Ainsi, le Conseil d'État énonce qu'il faut « rechercher préalablement la possibilité de mettre en œuvre d'autres moyens de production ». C'est voir s'il n'existe pas d'autres solutions substituables à la limitation du droit de grève. Ce contrôle peut faire penser au contrôle maximal dégagé par l'arrêt du Conseil d'État en 1933, « Benjamin », dans lequel le juge vérifie l'adéquation aux circonstances de la décision.

- Il apparait évident que la continuité de la fourniture d'électricité est nécessaire. En l'espèce, les mouvements de grève avaient déjà entrainés du retard dans les opérations de maintenances et de renouvellements de combustibles usagés de huit réacteurs nucléaires, faisant « craindre à juste titre » la fourniture d'électricité ("à mieux expliquer").

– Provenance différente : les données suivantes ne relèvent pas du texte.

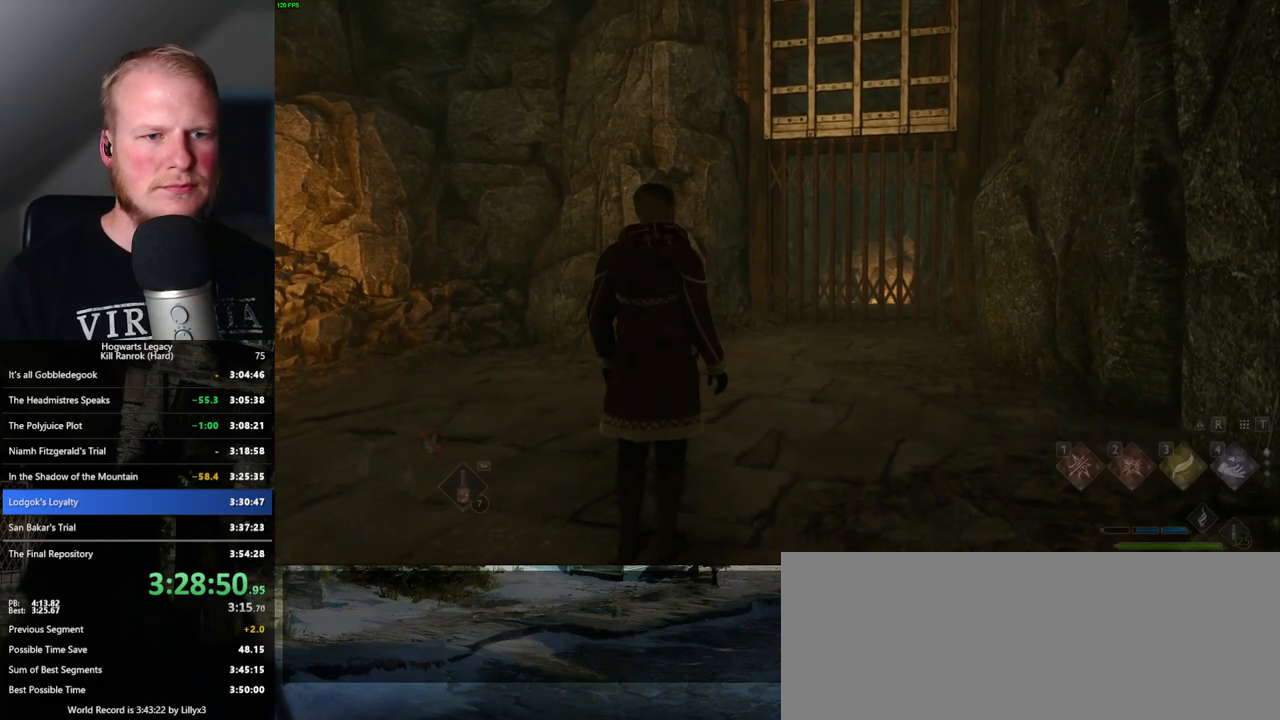
{"keys": ["w"], "mouse": [], "events": [[33, "d", "down"], [133, "shift_l", "down"], [283, "shift_l", "up"], [316, "d", "up"]]}
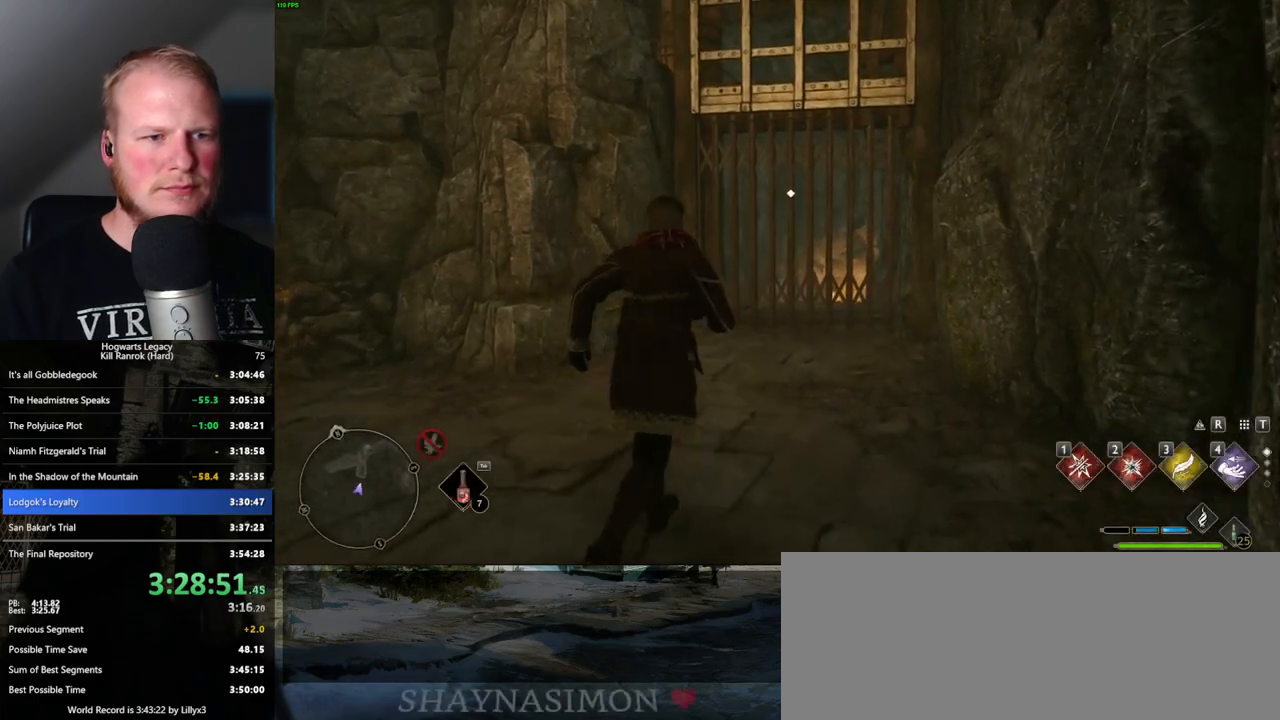
{"keys": ["w"], "mouse": [], "events": []}
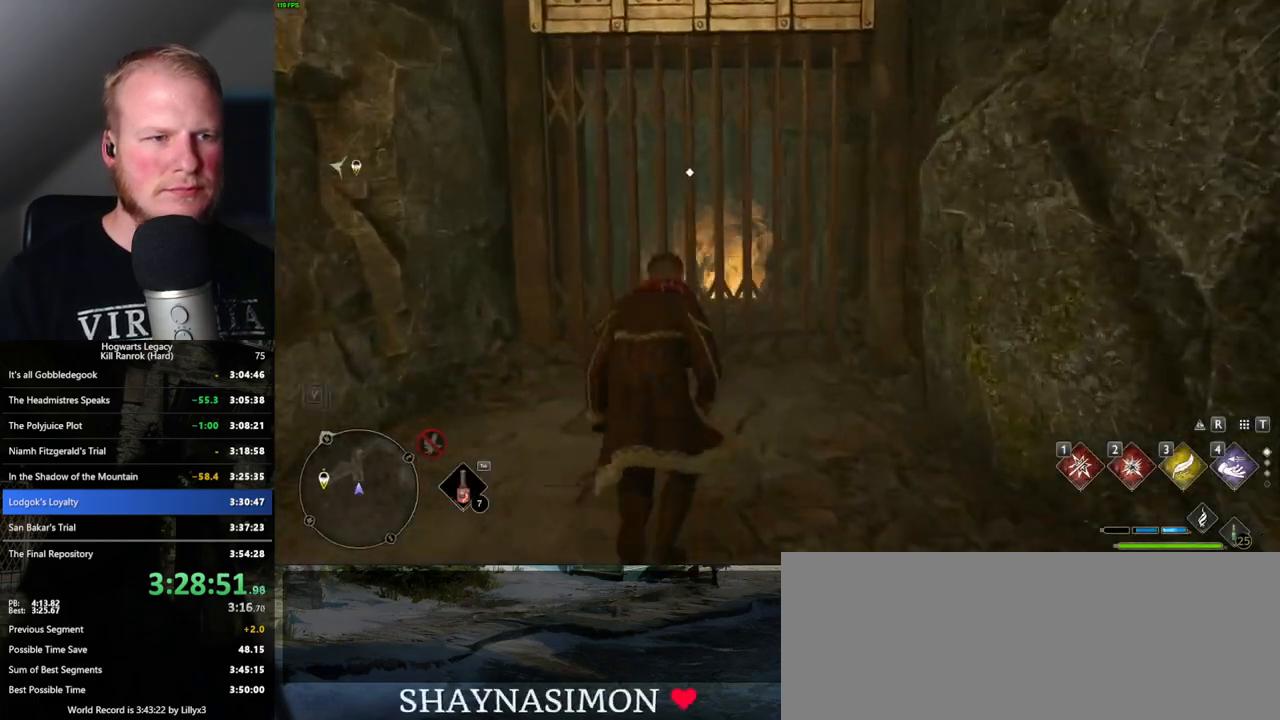
{"keys": ["w"], "mouse": [], "events": [[66, "f", "down"], [166, "f", "up"], [250, "f", "down"], [366, "f", "up"], [450, "f", "down"], [500, "f", "up"]]}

La décision est proportionnelle dans le sens qu'EDF n'a pas réquisitionné l'ensemble de son personnel mais a « requis les salariés dont l'intervention était strictement nécessaires à la bonne exécution » du service.

Le Conseil d'État rappelle le principe de continuité : « la continuité des fonctions indispensables pour assurer en service des réacteurs arrêtés ». La réquisition faite par EDF de certains de leurs salariés était nécessaire pour assurer un service minimum à l'intérêt général de fourniture d'électricité.

Une personne privée en charge du bon fonctionnement d'un service public peut restreindre le droit de grève de leurs agents au nom du principe de continuité sous le contrôle du juge administratif [Ndlr : voir une dissertation sur le contrôle juridictionnel].